Hallo Wesker,
das Gefühl, nicht in die Gesellschaft zu passen, zur falschen Zeit oder am falschen Ort
zu leben (oder auch beides gleichzeitig) kenne ich sehr gut. Es begleitet mich soweit ich mich
erinnern kann seit meiner Jugend, jetzt bin ich 31.

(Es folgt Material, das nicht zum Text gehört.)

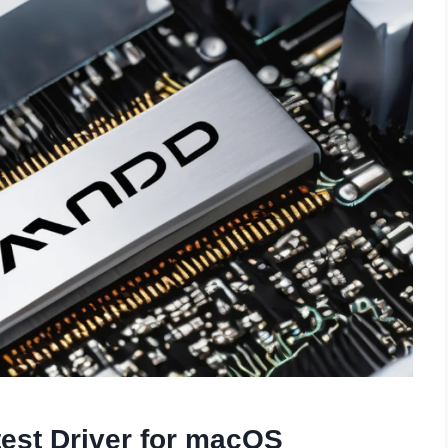
est Driver for macOS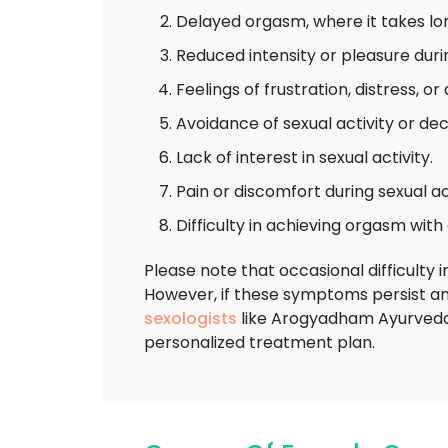
Delayed orgasm, where it takes lo
Reduced intensity or pleasure dur
Feelings of frustration, distress, or
Avoidance of sexual activity or de
Lack of interest in sexual activity.
Pain or discomfort during sexual act
Difficulty in achieving orgasm with
Please note that occasional difficulty
However, if these symptoms persist and
sexologists
like Arogyadham Ayurveda 
personalized treatment plan.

Ich denke in manchen Punkten genauso wie du, in anderen Punkten ganz anders, aber das
Gefühl ist vermutlich das Gleiche. Auch wenn man eine Familie gründet, kann man sich „nicht
zugehörig“ fühlen.
Das Gefühl ist mal stärker und mal schwächer. Mit Sicherheit hat man man manchmal stark romantisierte
Vorstellungen über das Leben an anderen Orten und zu anderen Zeiten. Kann mich an einen
Film erinnern, der in Paris spielt - ein Mann reist zurück in der Zeit in seine Sehnsuchtsepoche,
um dort dann Menschen zu treffen, die sich wiederum in dieser Epoche so gar nicht zugehörig
fühlen und gerne in eine andere Zeit zurückreisen würden. Wo sie dann wieder auf Menschen treffen,
die die vorhergehende Zeit idealisieren.
So schlimm wie jetzt war es allerdings noch nie. Da ich die aktuelle „Pandemie-Lage“ so ganz anders
beurteile als der Großteil der Bevölkerung, fühle ich mich in Deutschland mittlerweile vollkommen fehl
am Platz und weiß auch gar nicht, ob ich in meiner „Heimat“ überhaupt noch eine Perspektive habe
bzw. hier überhaupt noch leben möchte, wenn es sich weiter in diese Richtung entwickelt.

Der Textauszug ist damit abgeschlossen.